Jean-Paul Virapoullé est de retour, et il compte bien mettre en route tous ses projets. "Comme j’étais à la retraite pendant 3 ans, j’en ai profité pour potasser toutes ces idées. Je reviens un peu avec l’énergie de mes 20 ans. J’ai confiance et je vais me battre à fond pour que tout cela sorte de terre", assure le maire de Saint-André au micro de RTL Réunion.

Lorsque le président de la Cirest parle de "tout cela", il pense surtout à la vente d’eau potable aux pays du Golf Persique. Cela fait des années que l’ancien parlementaire travaille et pense à ce projet. "Il y a 20 ans, c’était trop tôt. Aujourd’hui c’est the right time to make the good thing", se lance-t-il dans la langue de Shakespeare.

Le vendredi 27 juin, Jean-Paul Virapoullé est parti défendre son dossier à Paris. Le premier magistrat de Saint-André a rencontré Marc Vizy, conseiller outre-mer de François Hollande, ainsi que la ministre George Pau-Langevin. "L’accueil a non seulement été attentif, mais également intéressé. Lorsque nous accueillerons le président de la République à Saint-André, Jean-Claude Fruteau lui parlera du sucre et moi de l’eau. Ça fera un bon mélange", précise l’ancien député.

"Ils ont soif et nous avons faim"

Ainsi, 200 millions de m3 d’eau pourraient être vendus par la Cirest aux pays du Golfe Persique. D’après Jean-Paul Virapoullé, cet " or bleu " a désormais plus de valeur que le pétrole : "Ils ont des pétrodollars. Ils ont soif. Et nous avons faim. Nous leur demandons donc d’ouvrir des négociations avec l’Etat français."

Si le pouvoir exécutif soutient ce projet, le dossier peut être bouclé en moins d’un an affirme le maire de Saint-André : "il n’y a pas d’obstacle technique : les 200 millions de m3 sont là. L’eau a été qualifiée de potable par les analyses de l’agence régionale de santé. Nous sommes dans la banlieue de l’Arabie Saoudite, à 7 000 kilomètres en ligne directe. Il n’est donc pas nécessaire de passer par le canal de Suez."

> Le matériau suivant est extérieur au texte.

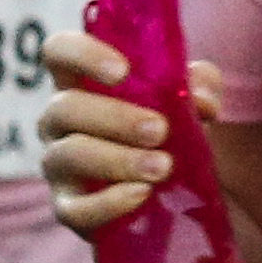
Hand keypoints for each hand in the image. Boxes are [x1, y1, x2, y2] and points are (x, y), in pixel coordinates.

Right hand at [37, 21, 242, 238]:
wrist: (179, 197)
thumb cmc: (173, 133)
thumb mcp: (193, 103)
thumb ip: (202, 87)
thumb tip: (201, 100)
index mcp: (83, 83)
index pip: (59, 53)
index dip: (82, 54)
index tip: (122, 71)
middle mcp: (60, 122)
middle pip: (64, 108)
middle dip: (114, 117)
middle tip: (161, 130)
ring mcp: (59, 167)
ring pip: (67, 155)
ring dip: (116, 159)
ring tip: (162, 166)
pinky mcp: (69, 209)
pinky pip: (74, 209)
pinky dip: (108, 202)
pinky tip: (142, 194)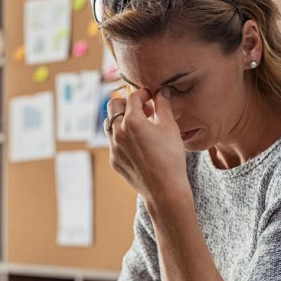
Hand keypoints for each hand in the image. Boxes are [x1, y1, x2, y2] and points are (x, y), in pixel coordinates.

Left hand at [105, 87, 189, 201]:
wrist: (164, 190)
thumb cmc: (171, 158)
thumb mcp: (170, 128)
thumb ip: (164, 105)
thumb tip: (162, 90)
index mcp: (132, 121)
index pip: (133, 97)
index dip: (143, 94)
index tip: (152, 97)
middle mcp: (118, 132)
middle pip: (113, 105)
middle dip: (127, 102)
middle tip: (143, 109)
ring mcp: (113, 147)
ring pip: (109, 123)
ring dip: (121, 119)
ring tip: (139, 125)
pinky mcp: (114, 160)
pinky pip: (113, 142)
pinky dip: (122, 136)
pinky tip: (138, 143)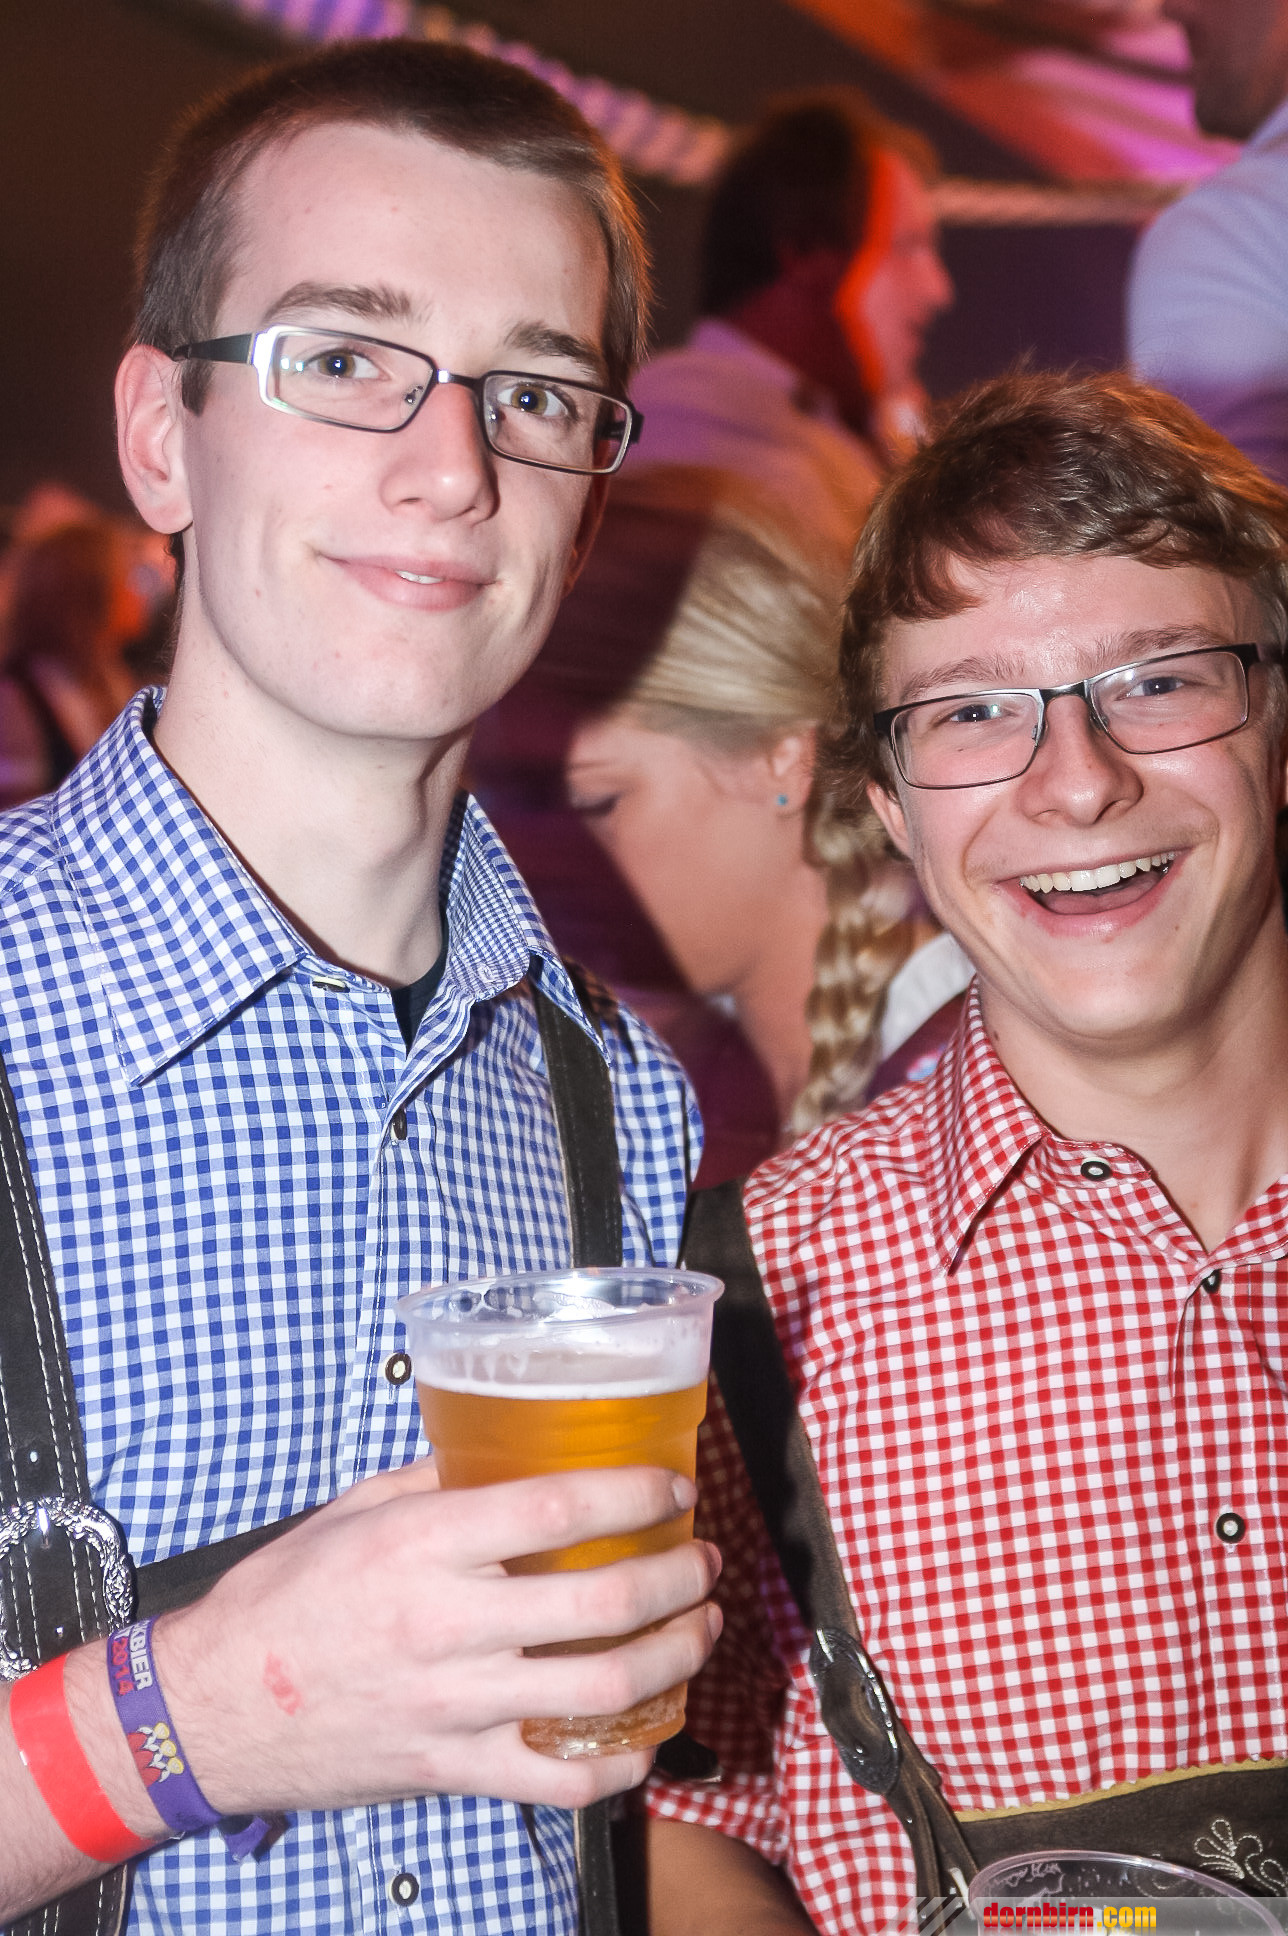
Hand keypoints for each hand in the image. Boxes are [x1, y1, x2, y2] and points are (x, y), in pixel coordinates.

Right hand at [153, 1459, 721, 1812]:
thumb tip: (507, 1450)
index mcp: (426, 1545)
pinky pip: (562, 1781)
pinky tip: (651, 1733)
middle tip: (704, 1558)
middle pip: (605, 1601)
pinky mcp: (455, 1770)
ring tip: (701, 1626)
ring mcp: (458, 1706)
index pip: (558, 1508)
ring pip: (604, 1689)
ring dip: (676, 1656)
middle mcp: (451, 1624)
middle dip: (680, 1576)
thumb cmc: (284, 1598)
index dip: (635, 1491)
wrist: (214, 1708)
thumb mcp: (354, 1510)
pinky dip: (623, 1765)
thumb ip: (436, 1482)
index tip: (674, 1485)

Le président de l'intercommunalité de l'Est compte à présent consulter les bureaux d’études, histoire de mettre toutes les chances de son côté. "Nous allons nous associer avec des armateurs et des scientifiques de renom pour que ce projet ne puisse pas avorter en cours de route", ajoute Jean-Paul Virapoullé. Rendez-vous donc en 2015 pour savoir si "the right time" est bel et bien venu.

www.ipreunion.com

   

5 Commentaire(s)

Marion, Posté
Bonjour le développement durable !
Il a tout compris lui.
Il faudrait lui faire comprendre que la Réunion est un territoire insulaire.
Nous avons besoin de notre eau, c'est une ressource énergétique hydraulique.
A termes, nous souhaitons inverser les valeurs et utiliser plus d'énergies renouvelables que l'énergie fossile.

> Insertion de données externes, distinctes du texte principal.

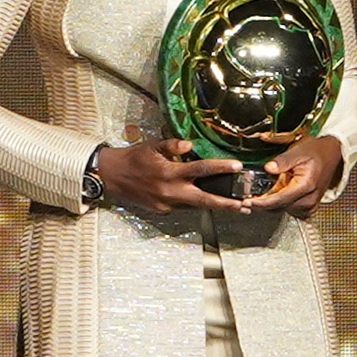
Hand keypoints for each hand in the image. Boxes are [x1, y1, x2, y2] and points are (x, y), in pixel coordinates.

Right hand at [88, 137, 253, 217]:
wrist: (111, 177)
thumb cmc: (134, 157)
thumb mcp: (151, 145)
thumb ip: (171, 145)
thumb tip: (190, 145)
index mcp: (169, 172)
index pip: (200, 170)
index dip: (220, 168)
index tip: (238, 167)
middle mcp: (170, 191)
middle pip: (205, 200)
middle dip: (227, 203)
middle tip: (246, 205)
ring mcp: (167, 204)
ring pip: (197, 206)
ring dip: (216, 206)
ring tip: (237, 207)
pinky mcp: (162, 211)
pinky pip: (184, 207)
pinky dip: (197, 204)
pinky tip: (209, 202)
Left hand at [231, 132, 346, 212]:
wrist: (332, 155)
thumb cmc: (316, 152)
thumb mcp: (298, 150)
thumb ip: (282, 161)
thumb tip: (268, 168)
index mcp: (306, 186)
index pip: (279, 200)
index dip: (261, 203)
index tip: (247, 202)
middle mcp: (309, 199)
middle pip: (279, 207)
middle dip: (262, 203)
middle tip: (246, 197)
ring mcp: (310, 205)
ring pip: (282, 210)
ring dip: (270, 203)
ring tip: (259, 194)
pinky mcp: (309, 208)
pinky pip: (289, 210)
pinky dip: (279, 204)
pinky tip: (274, 195)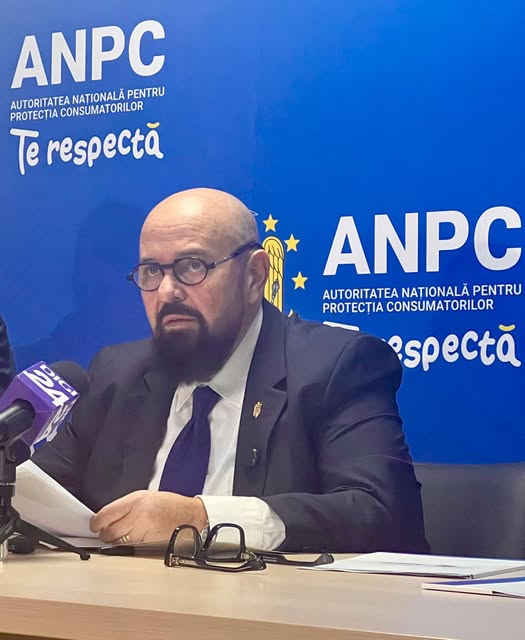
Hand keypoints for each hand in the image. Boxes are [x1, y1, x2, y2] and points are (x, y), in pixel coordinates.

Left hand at [90, 490, 207, 543]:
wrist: (188, 516)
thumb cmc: (169, 504)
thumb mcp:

M.Virapoullé va encore droit dans le mur !
Catherine, Posté
Il sait vraiment parler anglais lui ?
Kalouma, Posté
«Jean-Claude Fruteau lui parlera du sucre et moi de l’eau. Ça fera un bon mélange». Ça ne fait jamais que de l'eau sucrée… Tout ce que la droite et les socialistes réunis sont capables de nous administrer… Et encore… Bientôt sans sucre et avec une qualité de l'eau dégradée par nos erreurs passées d'aménagement (dont Virapoullé a sa part de responsabilité). Li vé vann bann Zarab kanar dann tant kouvèr… Pauvre Réunion !
DANORD, Posté
Les mal OKI ne changeront pas toujours à critiquer sans apporter de vré solution , prenez la place de celles et ceux qui font avancer des projet de faisabilité .

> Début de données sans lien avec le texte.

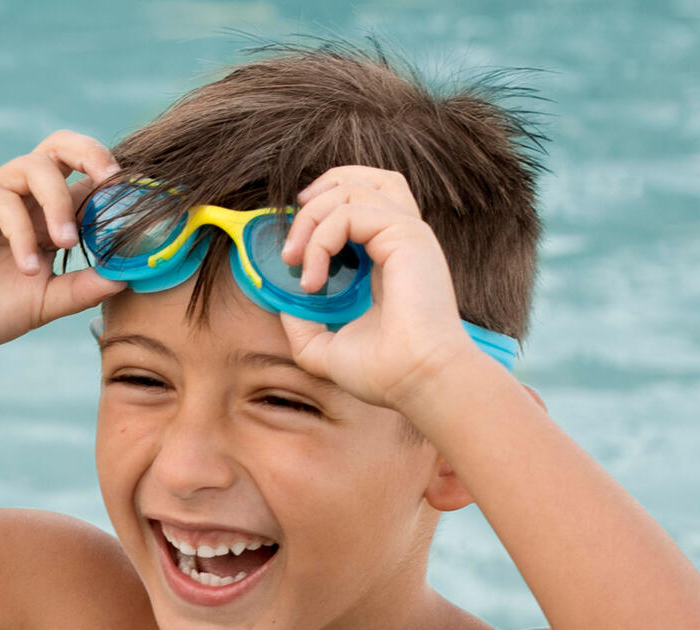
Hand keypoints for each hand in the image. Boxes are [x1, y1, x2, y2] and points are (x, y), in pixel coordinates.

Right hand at [0, 130, 126, 351]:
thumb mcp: (45, 304)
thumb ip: (82, 289)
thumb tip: (128, 276)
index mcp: (49, 215)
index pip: (88, 183)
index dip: (115, 188)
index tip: (142, 208)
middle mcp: (25, 195)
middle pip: (63, 147)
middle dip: (93, 153)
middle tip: (112, 180)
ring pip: (37, 167)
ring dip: (59, 203)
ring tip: (64, 244)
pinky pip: (2, 197)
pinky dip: (20, 231)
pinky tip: (25, 267)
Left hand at [275, 166, 484, 409]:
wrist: (416, 381)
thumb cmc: (384, 371)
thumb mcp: (327, 348)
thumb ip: (304, 326)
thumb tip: (283, 303)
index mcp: (390, 256)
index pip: (363, 201)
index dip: (322, 208)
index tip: (293, 248)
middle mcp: (402, 238)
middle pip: (362, 179)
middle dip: (315, 199)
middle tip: (289, 247)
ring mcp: (407, 233)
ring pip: (352, 188)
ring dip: (311, 220)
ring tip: (295, 262)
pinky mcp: (406, 235)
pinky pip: (350, 212)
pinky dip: (321, 239)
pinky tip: (314, 278)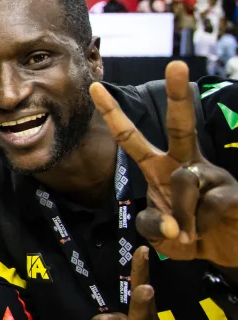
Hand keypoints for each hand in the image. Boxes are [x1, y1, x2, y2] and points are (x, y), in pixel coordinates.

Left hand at [91, 61, 237, 264]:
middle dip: (178, 95)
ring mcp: (211, 175)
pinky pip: (207, 204)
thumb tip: (172, 224)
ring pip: (182, 181)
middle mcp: (185, 164)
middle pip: (179, 125)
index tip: (95, 87)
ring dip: (180, 214)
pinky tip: (205, 231)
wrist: (228, 254)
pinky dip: (199, 225)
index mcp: (159, 168)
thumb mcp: (159, 235)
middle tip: (176, 64)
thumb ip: (152, 226)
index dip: (113, 114)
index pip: (131, 138)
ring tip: (189, 231)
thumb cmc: (189, 237)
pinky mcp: (232, 191)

A se demander devant un écran c'est la masturbation en pianotant sur un clavier d'ordinateur !

Bon 14 Juillet ...
Jl Hoarau, Posté
une horreur de développement durable. C'est comme ces serres que Nicolas Hulot a visité: personne n'a raconté qu'elles servent pour y faire pousser des bulbes de fleur, importés par avion des Pays Bas, et que les fleurs sont destinées à l'exportation (avion) et qu'a cause des licence les bulbes sont obligatoirement detruits tous les 2 ans. cout carbone: des tonnes de kérosène, derriere les quelques panneaux photovoltaïques (et des defisc) ou tout le monde s'extasie.